| SOURCE |
● ● ●
History of Scipio

History of Scipio


History of Scipio, Millard County.

Location is forty miles south of Nephi, Juab County and twenty five miles northeast of Fillmore, Millard County. The valley is four miles wide and seven miles long. It is a lovely valley surrounded by hills and mountains. In 1857 to 1860 the original families settled on the south west part of the valley because there was a small stream of water coming from the mountains at that location.

There were thirteen families, Benjamin Johnson, Elias Pearson, John Brown, Thomas Robins, William Robins, James Matthews, Samuel Kershaw, John Yeardley, John Memmott, William Shelton, George Monroe, Levi Savage and Petter Boise.

Benjamin Johnson established a mail station about two and one half miles nearby at a place they called the Southwest Pass.

In 1858 – 1859 Richard Johnson and Thomas Robins had the land surveyed and each man was allotted a farm. They called the name of the town Graball. Here they built homes of logs, all on the upper side of the creek. On the east side a school house was built. There was twenty five pupils. Thomas Memmott was the teacher. He received grain and vegetables for his service. Elder George Smith and Joseph Young met with the people and organized a branch of the Church of Jesus Christ. It was called the Robinsville Branch. It was a part of the Fillmore Ward. Elias Pearson was appointed Presiding Elder.

In March of 1861 ten miles south of the town a permanent reservoir was made and a dam built of sod and brush. It was not until Indians became bothersome President Brigham Young suggested that the people move farther from the mountains into the center of the valley. 

At the request of the people and in their presence President Young and his son Joseph located the present town site of Scipio. 

At first it was called Round Valley, but during an annual visit of President Young and company a new name was suggested and President turned to one member of the party, a young lawyer and telegraph operator whose name was Scipio Kenner and said “yes, Scipio we will give it your name.” A post office was established and Warrin Foot was the first post master.

In 1863 Brigham Young advised that the facilities of the Valley would accommodate more families and he had asked Elder Jessie Bigler Martin (my Grandfather) who lived in Lehi to move his family to Scipio. He is as appointed by President Young to be the first presiding Elder of Scipio and he and his family lived in one room, the school house until another house could be built for him.
● ● ●
| DATA EXCERPTS |
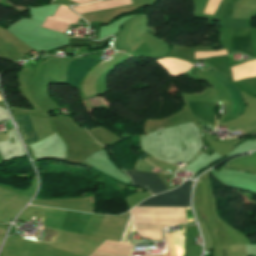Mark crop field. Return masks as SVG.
<instances>
[{"label": "crop field", "instance_id": "crop-field-1", "mask_svg": "<svg viewBox=\"0 0 256 256\" xmlns=\"http://www.w3.org/2000/svg\"><path fill=\"white\" fill-rule=\"evenodd\" d=\"M130 212L138 233L150 240H163L166 226L188 223L186 208L135 207Z\"/></svg>", "mask_w": 256, "mask_h": 256}, {"label": "crop field", "instance_id": "crop-field-2", "mask_svg": "<svg viewBox=\"0 0 256 256\" xmlns=\"http://www.w3.org/2000/svg\"><path fill=\"white\" fill-rule=\"evenodd\" d=\"M192 181H186L177 189L153 196L137 206H179L190 207L189 195Z\"/></svg>", "mask_w": 256, "mask_h": 256}, {"label": "crop field", "instance_id": "crop-field-3", "mask_svg": "<svg viewBox=\"0 0 256 256\" xmlns=\"http://www.w3.org/2000/svg\"><path fill=\"white\" fill-rule=\"evenodd\" d=\"M79 17L68 7L60 5L52 18L47 17L42 27L65 33L70 23L76 24Z\"/></svg>", "mask_w": 256, "mask_h": 256}, {"label": "crop field", "instance_id": "crop-field-4", "mask_svg": "<svg viewBox=\"0 0 256 256\" xmlns=\"http://www.w3.org/2000/svg\"><path fill=\"white\" fill-rule=\"evenodd\" d=\"M128 176L133 181L134 185L144 187L150 190L152 193L157 194L160 192L167 191L157 174H149L137 171H126ZM149 191V192H150Z\"/></svg>", "mask_w": 256, "mask_h": 256}, {"label": "crop field", "instance_id": "crop-field-5", "mask_svg": "<svg viewBox=\"0 0 256 256\" xmlns=\"http://www.w3.org/2000/svg\"><path fill=\"white\" fill-rule=\"evenodd\" d=\"M209 74H211L215 79H217L225 88L227 93L229 94L234 107L231 115H238L241 116L244 112V102L241 99L240 95V89H238L236 86L232 85L231 82L225 78L221 73L217 72L215 69L212 67L205 70Z\"/></svg>", "mask_w": 256, "mask_h": 256}, {"label": "crop field", "instance_id": "crop-field-6", "mask_svg": "<svg viewBox=\"0 0 256 256\" xmlns=\"http://www.w3.org/2000/svg\"><path fill=\"white\" fill-rule=\"evenodd\" d=\"M132 244L105 240L89 256H130Z\"/></svg>", "mask_w": 256, "mask_h": 256}, {"label": "crop field", "instance_id": "crop-field-7", "mask_svg": "<svg viewBox=\"0 0 256 256\" xmlns=\"http://www.w3.org/2000/svg\"><path fill=\"white\" fill-rule=\"evenodd\" d=\"M191 111V113L195 116V118L198 121H204L206 123L212 125L213 120V126H216L217 121L214 115L215 106L219 105V102H211V108H212V120H211V108H210V102H206L207 105V113H208V121H207V113H206V105L205 102H195V103H186Z\"/></svg>", "mask_w": 256, "mask_h": 256}, {"label": "crop field", "instance_id": "crop-field-8", "mask_svg": "<svg viewBox=\"0 0 256 256\" xmlns=\"http://www.w3.org/2000/svg\"><path fill=\"white\" fill-rule=\"evenodd\" d=\"M95 62L91 59H81L72 61L67 72V81L76 86L80 82L82 76L90 68V66Z\"/></svg>", "mask_w": 256, "mask_h": 256}, {"label": "crop field", "instance_id": "crop-field-9", "mask_svg": "<svg viewBox=\"0 0 256 256\" xmlns=\"http://www.w3.org/2000/svg\"><path fill=\"white\" fill-rule=\"evenodd\" d=\"M232 48L253 55L250 29L233 28Z\"/></svg>", "mask_w": 256, "mask_h": 256}, {"label": "crop field", "instance_id": "crop-field-10", "mask_svg": "<svg viewBox=\"0 0 256 256\" xmlns=\"http://www.w3.org/2000/svg\"><path fill=\"white\" fill-rule=\"evenodd\" d=\"M132 4L130 0H106L94 4L84 5V6H75L73 9L79 14L93 12L103 9H109L119 6H125Z\"/></svg>", "mask_w": 256, "mask_h": 256}, {"label": "crop field", "instance_id": "crop-field-11", "mask_svg": "<svg viewBox=\"0 0 256 256\" xmlns=\"http://www.w3.org/2000/svg\"><path fill=\"white\" fill-rule=\"evenodd\" d=\"M16 119L18 121V124L23 133L26 143L28 144V143L37 141L38 139L35 135V132L33 130V127L30 123L28 116L25 115V116L17 117Z\"/></svg>", "mask_w": 256, "mask_h": 256}, {"label": "crop field", "instance_id": "crop-field-12", "mask_svg": "<svg viewBox=\"0 0 256 256\" xmlns=\"http://www.w3.org/2000/svg\"><path fill=\"white\" fill-rule=\"evenodd\" d=\"M166 242L168 246V253L164 254V256H177L173 241V233L165 234Z\"/></svg>", "mask_w": 256, "mask_h": 256}, {"label": "crop field", "instance_id": "crop-field-13", "mask_svg": "<svg viewBox=\"0 0 256 256\" xmlns=\"http://www.w3.org/2000/svg\"><path fill=\"white\" fill-rule=\"evenodd\" d=\"M79 4H83V3H88V2H92V1H96V0H73Z\"/></svg>", "mask_w": 256, "mask_h": 256}, {"label": "crop field", "instance_id": "crop-field-14", "mask_svg": "<svg viewBox=\"0 0 256 256\" xmlns=\"http://www.w3.org/2000/svg\"><path fill=\"white\" fill-rule=\"evenodd\" d=\"M157 256H163V255H157Z\"/></svg>", "mask_w": 256, "mask_h": 256}, {"label": "crop field", "instance_id": "crop-field-15", "mask_svg": "<svg viewBox=\"0 0 256 256\" xmlns=\"http://www.w3.org/2000/svg\"><path fill=\"white\" fill-rule=\"evenodd\" d=\"M102 63H104V62H102ZM102 63H101V64H102Z\"/></svg>", "mask_w": 256, "mask_h": 256}, {"label": "crop field", "instance_id": "crop-field-16", "mask_svg": "<svg viewBox=\"0 0 256 256\" xmlns=\"http://www.w3.org/2000/svg\"><path fill=\"white\" fill-rule=\"evenodd\" d=\"M43 226H44V225H43ZM43 226H42V227H43Z\"/></svg>", "mask_w": 256, "mask_h": 256}]
</instances>
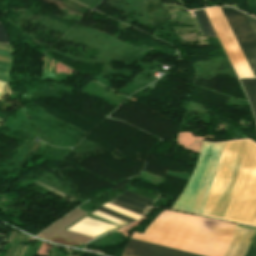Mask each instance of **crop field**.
Masks as SVG:
<instances>
[{"instance_id": "24", "label": "crop field", "mask_w": 256, "mask_h": 256, "mask_svg": "<svg viewBox=\"0 0 256 256\" xmlns=\"http://www.w3.org/2000/svg\"><path fill=\"white\" fill-rule=\"evenodd\" d=\"M0 122H1V120H0Z\"/></svg>"}, {"instance_id": "17", "label": "crop field", "mask_w": 256, "mask_h": 256, "mask_svg": "<svg viewBox=\"0 0 256 256\" xmlns=\"http://www.w3.org/2000/svg\"><path fill=\"white\" fill-rule=\"evenodd\" d=\"M0 62H7V63H10V58L0 56Z\"/></svg>"}, {"instance_id": "22", "label": "crop field", "mask_w": 256, "mask_h": 256, "mask_svg": "<svg viewBox=\"0 0 256 256\" xmlns=\"http://www.w3.org/2000/svg\"><path fill=\"white\" fill-rule=\"evenodd\" d=\"M0 238H2V239H3L4 237H3V236H0Z\"/></svg>"}, {"instance_id": "21", "label": "crop field", "mask_w": 256, "mask_h": 256, "mask_svg": "<svg viewBox=\"0 0 256 256\" xmlns=\"http://www.w3.org/2000/svg\"><path fill=\"white\" fill-rule=\"evenodd\" d=\"M0 49L7 50V49H5V48H1V47H0ZM9 51H11V50H9Z\"/></svg>"}, {"instance_id": "18", "label": "crop field", "mask_w": 256, "mask_h": 256, "mask_svg": "<svg viewBox=\"0 0 256 256\" xmlns=\"http://www.w3.org/2000/svg\"><path fill=\"white\" fill-rule=\"evenodd\" d=\"M0 55H2V56H8V57H10V52H8V51H3V50H0Z\"/></svg>"}, {"instance_id": "19", "label": "crop field", "mask_w": 256, "mask_h": 256, "mask_svg": "<svg viewBox=\"0 0 256 256\" xmlns=\"http://www.w3.org/2000/svg\"><path fill=\"white\" fill-rule=\"evenodd\" d=\"M0 46L7 47V48H11V49H14V47H12V46H6V45H1V44H0Z\"/></svg>"}, {"instance_id": "2", "label": "crop field", "mask_w": 256, "mask_h": 256, "mask_svg": "<svg viewBox=\"0 0 256 256\" xmlns=\"http://www.w3.org/2000/svg\"><path fill=\"white\" fill-rule=\"evenodd\" d=\"M248 141L244 139L224 143L202 215L224 218Z\"/></svg>"}, {"instance_id": "7", "label": "crop field", "mask_w": 256, "mask_h": 256, "mask_svg": "<svg viewBox=\"0 0 256 256\" xmlns=\"http://www.w3.org/2000/svg\"><path fill=\"white\" fill-rule=\"evenodd\" d=\"M193 13L197 19L201 34L203 36L217 37L205 11L201 10V11H195Z\"/></svg>"}, {"instance_id": "9", "label": "crop field", "mask_w": 256, "mask_h": 256, "mask_svg": "<svg viewBox=\"0 0 256 256\" xmlns=\"http://www.w3.org/2000/svg\"><path fill=\"white\" fill-rule=\"evenodd\" d=\"M103 206H105V207H107V208H109V209H111V210H113V211H115V212H118V213H120V214H123V215H126V216H128V217L134 218V219H136V220H138L139 218H141V216H139V215H136V214H134V213H131V212L127 211V210H124V209L119 208V207H117V206L111 205V204H109V203H106V204H104Z\"/></svg>"}, {"instance_id": "11", "label": "crop field", "mask_w": 256, "mask_h": 256, "mask_svg": "<svg viewBox=\"0 0 256 256\" xmlns=\"http://www.w3.org/2000/svg\"><path fill=\"white\" fill-rule=\"evenodd\" d=\"M116 199L121 200V201H123V202H126V203H128V204H131V205H133V206H135V207H138V208H140V209H143V210H145V211H147L148 208H149V206L144 205V204H142V203H140V202H137V201H135V200H132V199H130V198H128V197H125V196H123V195L117 197Z\"/></svg>"}, {"instance_id": "13", "label": "crop field", "mask_w": 256, "mask_h": 256, "mask_svg": "<svg viewBox=\"0 0 256 256\" xmlns=\"http://www.w3.org/2000/svg\"><path fill=\"white\" fill-rule=\"evenodd\" d=\"M123 195L128 196V197H130V198H132V199H135V200H137V201H140V202H142V203H144V204H147V205H149V206H151V204H152V202H153V201L150 200V199L144 198V197H142V196H139V195H137V194L131 193V192H129V191L125 192Z\"/></svg>"}, {"instance_id": "10", "label": "crop field", "mask_w": 256, "mask_h": 256, "mask_svg": "<svg viewBox=\"0 0 256 256\" xmlns=\"http://www.w3.org/2000/svg\"><path fill=\"white\" fill-rule=\"evenodd\" d=\"M109 203L114 204V205H117V206L122 207V208H124V209H127V210H129V211L135 212V213L140 214V215H142V216H144L145 213H146V212L143 211V210H140V209H138V208H135V207H133V206H130V205H128V204H126V203H123V202H121V201H118V200H116V199L110 201Z\"/></svg>"}, {"instance_id": "15", "label": "crop field", "mask_w": 256, "mask_h": 256, "mask_svg": "<svg viewBox=\"0 0 256 256\" xmlns=\"http://www.w3.org/2000/svg\"><path fill=\"white\" fill-rule=\"evenodd\" d=\"M9 65L10 64L0 63V70L7 72L8 68H9Z\"/></svg>"}, {"instance_id": "4", "label": "crop field", "mask_w": 256, "mask_h": 256, "mask_svg": "<svg viewBox=\"0 0 256 256\" xmlns=\"http://www.w3.org/2000/svg\"><path fill=\"white\" fill-rule=\"evenodd\" d=\"M206 12L219 36V40L221 41L238 77H253L220 9L214 7L206 9Z\"/></svg>"}, {"instance_id": "16", "label": "crop field", "mask_w": 256, "mask_h": 256, "mask_svg": "<svg viewBox=\"0 0 256 256\" xmlns=\"http://www.w3.org/2000/svg\"><path fill=\"white\" fill-rule=\"evenodd\" d=\"M0 80L8 82V76L7 73L0 72Z\"/></svg>"}, {"instance_id": "20", "label": "crop field", "mask_w": 256, "mask_h": 256, "mask_svg": "<svg viewBox=\"0 0 256 256\" xmlns=\"http://www.w3.org/2000/svg\"><path fill=\"white\" fill-rule=\"evenodd\" d=\"M3 240L0 239V246L2 245Z\"/></svg>"}, {"instance_id": "23", "label": "crop field", "mask_w": 256, "mask_h": 256, "mask_svg": "<svg viewBox=\"0 0 256 256\" xmlns=\"http://www.w3.org/2000/svg\"><path fill=\"white\" fill-rule=\"evenodd\" d=\"M0 235H3V234H0ZM4 236V235H3Z\"/></svg>"}, {"instance_id": "3", "label": "crop field", "mask_w": 256, "mask_h": 256, "mask_svg": "<svg viewBox=\"0 0 256 256\" xmlns=\"http://www.w3.org/2000/svg\"><path fill=\"white\" fill-rule=\"evenodd\" d=\"M254 76L256 77V20L232 9L221 8Z\"/></svg>"}, {"instance_id": "1", "label": "crop field", "mask_w": 256, "mask_h": 256, "mask_svg": "<svg viewBox=\"0 0 256 256\" xmlns=\"http://www.w3.org/2000/svg\"><path fill=\"white\" fill-rule=\"evenodd\" d=\"M236 224L163 211L140 235L134 236L188 250L222 256ZM132 236L122 256H208Z\"/></svg>"}, {"instance_id": "14", "label": "crop field", "mask_w": 256, "mask_h": 256, "mask_svg": "<svg viewBox=\"0 0 256 256\" xmlns=\"http://www.w3.org/2000/svg\"><path fill=\"white\" fill-rule=\"evenodd\" d=\"M0 43L1 44H9V35L8 33L4 30L3 26L0 23Z\"/></svg>"}, {"instance_id": "8", "label": "crop field", "mask_w": 256, "mask_h": 256, "mask_svg": "<svg viewBox=\"0 0 256 256\" xmlns=\"http://www.w3.org/2000/svg\"><path fill=\"white\" fill-rule=\"evenodd\" d=\"M256 116V79H240Z\"/></svg>"}, {"instance_id": "5", "label": "crop field", "mask_w": 256, "mask_h": 256, "mask_svg": "<svg viewBox=\"0 0 256 256\" xmlns=\"http://www.w3.org/2000/svg\"><path fill=\"white\" fill-rule=\"evenodd\" d=\"M238 227H242V226H238ZM238 227H236L233 232V235L230 239V242L227 246L224 256H243L245 253V250L254 232L252 230H255V229L247 230L250 228L243 229L246 227H243V228H238ZM244 256H256V230L252 236V239L249 243V246Z\"/></svg>"}, {"instance_id": "6", "label": "crop field", "mask_w": 256, "mask_h": 256, "mask_svg": "<svg viewBox=\"0 0 256 256\" xmlns=\"http://www.w3.org/2000/svg\"><path fill=\"white\" fill-rule=\"evenodd\" d=\"M93 214L98 215L107 220H110L119 225L125 224L122 221L114 219V218L107 216L105 214H102L98 211L94 212ZM112 228H114V227L88 216V217L84 218L83 220H81L79 223H77L75 226L69 228L68 230L95 237L97 235L102 234L103 232H105L107 230L112 229Z\"/></svg>"}, {"instance_id": "12", "label": "crop field", "mask_w": 256, "mask_h": 256, "mask_svg": "<svg viewBox=\"0 0 256 256\" xmlns=\"http://www.w3.org/2000/svg\"><path fill=\"white\" fill-rule=\"evenodd\" d=\"M97 210L102 211V212H104V213H107V214H109V215H112V216H114V217H117V218H119V219H122V220H124V221H127V222H129V223H132V222L136 221V220H134V219H131V218H128V217H126V216H123V215H120V214H118V213H115V212H113V211H111V210H109V209H107V208H105V207H103V206L97 208Z\"/></svg>"}]
</instances>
● ● ●
| WHAT IS ASKED |
- 1) Print the passage from the Scipio history starting with "There were thirteen" and going on through "and Petter Boise.".
- 2) According to the history of Scipio, who was the first post master there?

| ANSWERS TO THE EXERCISES |
- 1)
There were thirteen families, Benjamin Johnson, Elias Pearson, John Brown, Thomas Robins, William Robins, James Matthews, Samuel Kershaw, John Yeardley, John Memmott, William Shelton, George Monroe, Levi Savage and Petter Boise.

- 2) Warrin Foot